WMTS-FM
- Murfreesboro, Tennessee; United States;
- Broadcast area: Middle Tennessee, USA
- Frequency: 88.3 MHz
- Branding: 88.3 WMTS

Programming
- Format: College radio

Ownership
- Owner: Middle Tennessee State University
- Sister stations: WMOT

History
- First air date: 1996; 30 years ago
- Former call signs: WAKF (1995–1995), WNAR [We Need A Radio] (1992)
- Call sign meaning: We're Middle Tennessee State University

Technical information
- Licensing authority: FCC
- Facility ID: 41998
- Class: A
- ERP: 680 watts
- HAAT: 42 meters
- Transmitter coordinates: 35°50′56.00″N 86°21′11.00″W﻿ / ﻿35.8488889°N 86.3530556°W

Links
- Public license information: Public file; LMS;
- Webcast: Listen live
- Website: wmts.org

= WMTS-FM =

Radio station in Murfreesboro, Tennessee

WMTS-FM (88.3 MHz) is a student-run college radio station licensed to Murfreesboro, Tennessee. The station is currently owned by Middle Tennessee State University (MTSU) alongside WMOT (89.5 FM), with studios for both stations located inside the Scott Borchetta College of Media and Entertainment at the John Bragg Media and Entertainment Building on campus on East Main Street. WMTS's transmitter is located just east of the MTSU campus on North Rutherford Road. WMTS went on-air in March 1992 on cable TV Channel 38, the Housing and the Residential Life Channel.

== History ==
In 1992, the signal was moved to MTSU Channel 8 on the local cable system. WMTS worked to obtain Federal Communications Commission (FCC) approval for an FM license and construction permit during this time. With the donation of tower space and a transmitter from WMOT, they hit the FM band on 88.3 MHz in the summer of 1995. The station call-sign was changed to WMTS that fall. 810 WMTS in Murfreesboro donated the call letters.

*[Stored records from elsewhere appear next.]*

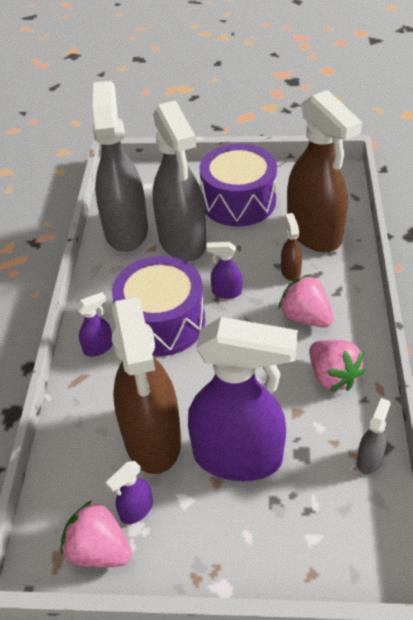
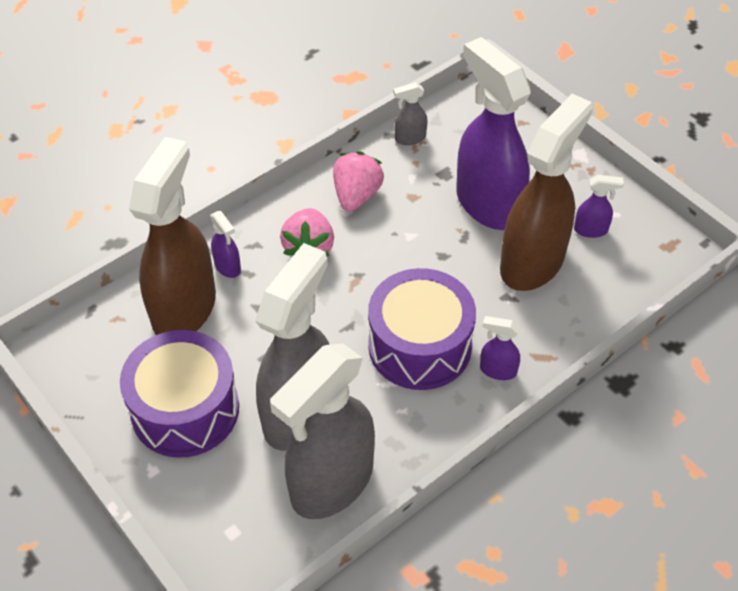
camera: 135 degrees left, 5 degrees up
pink strawberry [61,500,132,567] -> none
purple spray bottle [207,242,242,299] -> purple spray bottle moved to [210,211,241,278]
brown spray bottle [281,213,302,281] -> none

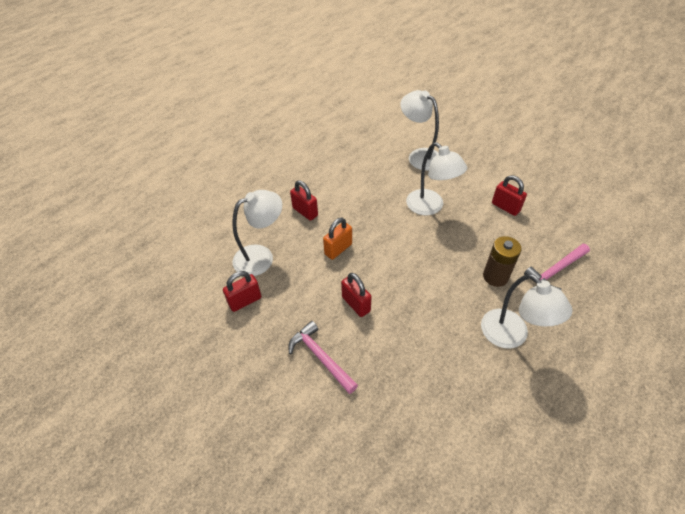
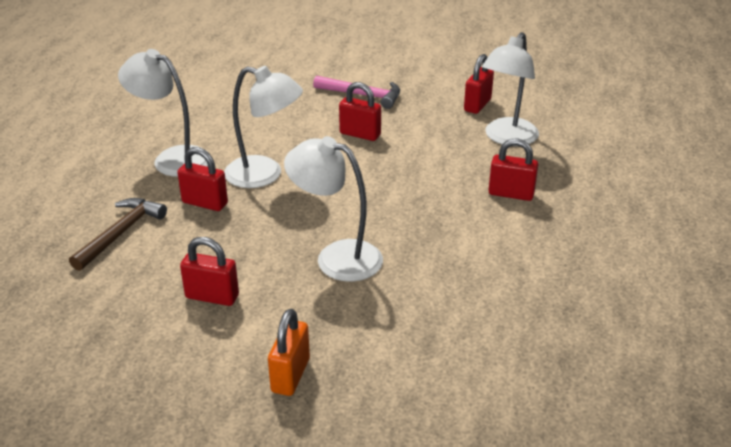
camera: 150 degrees right, 15 degrees down
orange padlock [323,218,352,260] -> orange padlock moved to [268,309,310,396]
white lamp [401,90,439,171] -> white lamp moved to [224,66,303,188]
brown battery [483,236,522,287] -> red padlock [177,147,228,211]
pink hammer [524,244,590,290] -> brown hammer [69,198,167,271]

In August 1995, WMTS began normal operation and broadcast in monaural. During 1996, they went into stereo with processing which increased potential signal coverage and enabled it to sound like other FM stations in the area. It also began constantly broadcasting with a mix of automation and live personalities.

WMTS is now also broadcast on WMOT's HD3 sub-channel.